Exames laboratoriais: estudos laboratoriais adicionais são solicitados, dependendo do diagnóstico diferencial, depois de levar em consideração a história, o exame físico e os testes iniciais, e incluem:

  • Ensaio de imunoadsorção enzimática (ELISA) sérico para HIV e Western blot em caso de suspeita de infecção por HIV

  • Reação em cadeia da polimerase (PCR) para DNA de varicela em caso de suspeita de infecção por herpes-zóster e para DNA de CMV em caso de suspeita de infecção por CMV

  • Cultura viral de lesões ou reação em cadeia da polimerase para HSV na suspeita de infecção por HSV

  • Anticorpos séricos específicos para o vírus Epstein-Barr (EBV) em caso de infecção por EBV

  • Imunoensaio enzimático sensível ou ensaio de imunofluorescência para anticorpos para Borrelia na suspeita de doença de Lyme[19]
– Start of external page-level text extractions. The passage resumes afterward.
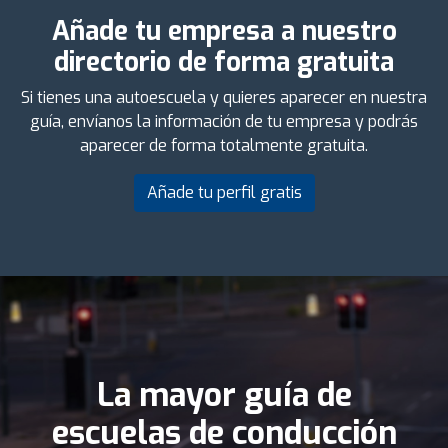
Añade tu empresa a nuestro
directorio de forma gratuita
Si tienes una autoescuela y quieres aparecer en nuestra
guía, envíanos la información de tu empresa y podrás
aparecer de forma totalmente gratuita.
Añade tu perfil gratis
La mayor guía de
escuelas de conducción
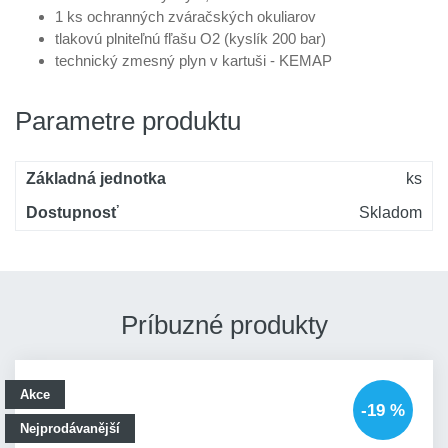
1 ks ochranných zváračských okuliarov
tlakovú plniteľnú fľašu O2 (kyslík 200 bar)
technický zmesný plyn v kartuši - KEMAP
Parametre produktu
Základná jednotka
ks
Dostupnosť
Skladom
Príbuzné produkty
Akce
-19 %
Nejprodávanější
  • Raspado intradérmico para bacilos álcool-ácido resistentes na suspeita de hanseníase

  • Fator antinuclear (FAN) sérico, anticorpos anticitoplasma de neutrófilo (ANCA), complemento, fator reumatoide e crioglobulinas em caso de suspeita de vasculite

  • Teste de Schirmer e anti-Ro 60 kD (SS-A) e anti-La (SS-B) na suspeita de síndrome de Sjögren

  • Punção lombar na suspeita de polineuropatia sensório-motora desmielinizante adquirida ou outras causas inflamatórias, infecciosas ou malignas

  • Biópsia do linfonodo na suspeita de linfoma

  • Imunofixação de soro e de urina na suspeita de amiloidose

  • Anticorpos anti-Hu e anti-CV2: presentes em ataques paraneoplásicos mediados imunologicamente.

Exames por imagem

  • Os exames de imagem neurológicos (ressonância nuclear magnética [RNM] ou TC) devem ser considerados em qualquer paciente que não responda conforme o esperado ao tratamento conservador, que esteja exibindo dor e disfunção desproporcionais ao mecanismo esperado da lesão ou que tenha sinais ou sintomas de doença sistêmica.

  • A TC é útil para a detecção de hemorragias retroperitoneais e avaliação das estruturas ósseas.
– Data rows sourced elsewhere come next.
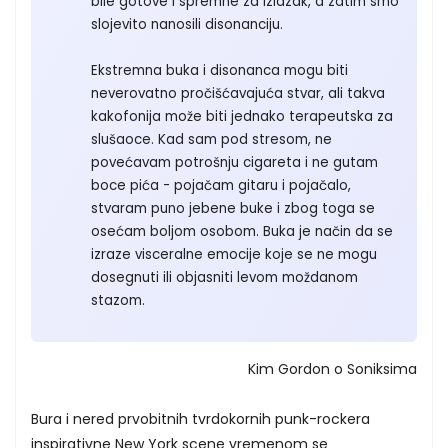
bile gotove i spremne za izlazak, a zatim smo
slojevito nanosili disonanciju.
Ekstremna buka i disonanca mogu biti
neverovatno pročišćavajuća stvar, ali takva
kakofonija može biti jednako terapeutska za
slušaoce. Kad sam pod stresom, ne
povećavam potrošnju cigareta i ne gutam
boce pića - pojačam gitaru i pojačalo,
stvaram puno jebene buke i zbog toga se
osećam boljom osobom. Buka je način da se
izraze visceralne emocije koje se ne mogu
dosegnuti ili objasniti levom moždanom
stazom.
Kim Gordon o Soniksima
Bura i nered prvobitnih tvrdokornih punk-rockera
inspirativne New York scene vremenom se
  • A RNM pode ser a modalidade preferida para a aquisição de imagens de tecidos moles, locais de compressão, raízes nervosas, plexo ou nervos individuais nomeados.[20]
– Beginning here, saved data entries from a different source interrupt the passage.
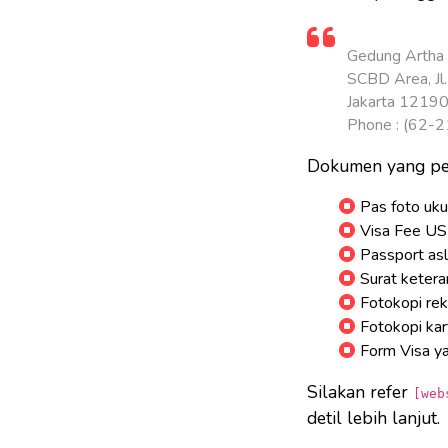
Gedung Artha G
SCBD Area, Jl
Jakarta 1219
Phone : (62-
Dokumen yang per
Pas foto uk
Visa Fee US
Passport asl
Surat keteran
Fotokopi re
Fotokopi kar
Form Visa yan
Silakan refer
[web
detil lebih lanjut.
Técnicas intervencionistas

  • Em pacientes com suspeita de radiculopatia mas com EMG, estudos de condução nervosa e de imagens negativos ou duvidosos, o encaminhamento para um intervencionista pode ser útil. As diretrizes da American Society of Interventional Pain Physicians descrevem como "limitadas" as evidências para precisão diagnóstica dos bloqueios seletivos de nervos na coluna lombar; e como "razoáveis" as evidências para discografia lombar provocativa.[21]